Your goal:
Reprint the listing. Every line must match the original exactly.

** Opening Source material block **

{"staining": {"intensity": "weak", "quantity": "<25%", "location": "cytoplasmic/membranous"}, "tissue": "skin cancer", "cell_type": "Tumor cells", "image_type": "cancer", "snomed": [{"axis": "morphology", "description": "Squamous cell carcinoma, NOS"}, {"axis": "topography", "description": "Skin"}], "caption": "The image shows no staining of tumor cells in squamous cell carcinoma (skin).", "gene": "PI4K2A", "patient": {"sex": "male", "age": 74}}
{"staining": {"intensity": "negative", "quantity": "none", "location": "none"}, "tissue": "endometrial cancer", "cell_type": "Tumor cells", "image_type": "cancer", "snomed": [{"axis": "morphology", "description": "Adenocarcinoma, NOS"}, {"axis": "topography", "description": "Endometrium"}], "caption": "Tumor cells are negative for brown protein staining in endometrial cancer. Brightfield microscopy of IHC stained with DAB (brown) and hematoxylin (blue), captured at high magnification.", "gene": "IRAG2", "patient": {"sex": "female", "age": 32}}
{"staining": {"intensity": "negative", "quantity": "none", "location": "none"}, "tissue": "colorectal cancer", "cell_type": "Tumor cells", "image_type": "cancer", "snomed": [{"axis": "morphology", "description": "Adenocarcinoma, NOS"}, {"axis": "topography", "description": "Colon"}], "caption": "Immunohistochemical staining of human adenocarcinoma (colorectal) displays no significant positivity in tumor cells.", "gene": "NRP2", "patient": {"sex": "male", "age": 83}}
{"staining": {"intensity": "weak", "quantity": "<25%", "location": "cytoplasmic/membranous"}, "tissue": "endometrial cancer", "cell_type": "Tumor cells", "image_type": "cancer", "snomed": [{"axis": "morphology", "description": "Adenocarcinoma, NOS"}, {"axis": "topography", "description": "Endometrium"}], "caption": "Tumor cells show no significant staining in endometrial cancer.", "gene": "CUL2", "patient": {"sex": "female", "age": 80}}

** Closing Source material block **

Result:
{"staining": {"intensity": "weak", "quantity": "<25%", "location": "cytoplasmic/membranous"}, "tissue": "skin cancer", "cell_type": "Tumor cells", "image_type": "cancer", "snomed": [{"axis": "morphology", "description": "Squamous cell carcinoma, NOS"}, {"axis": "topography", "description": "Skin"}], "caption": "The image shows no staining of tumor cells in squamous cell carcinoma (skin).", "gene": "PI4K2A", "patient": {"sex": "male", "age": 74}}
{"staining": {"intensity": "negative", "quantity": "none", "location": "none"}, "tissue": "endometrial cancer", "cell_type": "Tumor cells", "image_type": "cancer", "snomed": [{"axis": "morphology", "description": "Adenocarcinoma, NOS"}, {"axis": "topography", "description": "Endometrium"}], "caption": "Tumor cells are negative for brown protein staining in endometrial cancer. Brightfield microscopy of IHC stained with DAB (brown) and hematoxylin (blue), captured at high magnification.", "gene": "IRAG2", "patient": {"sex": "female", "age": 32}}
{"staining": {"intensity": "negative", "quantity": "none", "location": "none"}, "tissue": "colorectal cancer", "cell_type": "Tumor cells", "image_type": "cancer", "snomed": [{"axis": "morphology", "description": "Adenocarcinoma, NOS"}, {"axis": "topography", "description": "Colon"}], "caption": "Immunohistochemical staining of human adenocarcinoma (colorectal) displays no significant positivity in tumor cells.", "gene": "NRP2", "patient": {"sex": "male", "age": 83}}
{"staining": {"intensity": "weak", "quantity": "<25%", "location": "cytoplasmic/membranous"}, "tissue": "endometrial cancer", "cell_type": "Tumor cells", "image_type": "cancer", "snomed": [{"axis": "morphology", "description": "Adenocarcinoma, NOS"}, {"axis": "topography", "description": "Endometrium"}], "caption": "Tumor cells show no significant staining in endometrial cancer.", "gene": "CUL2", "patient": {"sex": "female", "age": 80}}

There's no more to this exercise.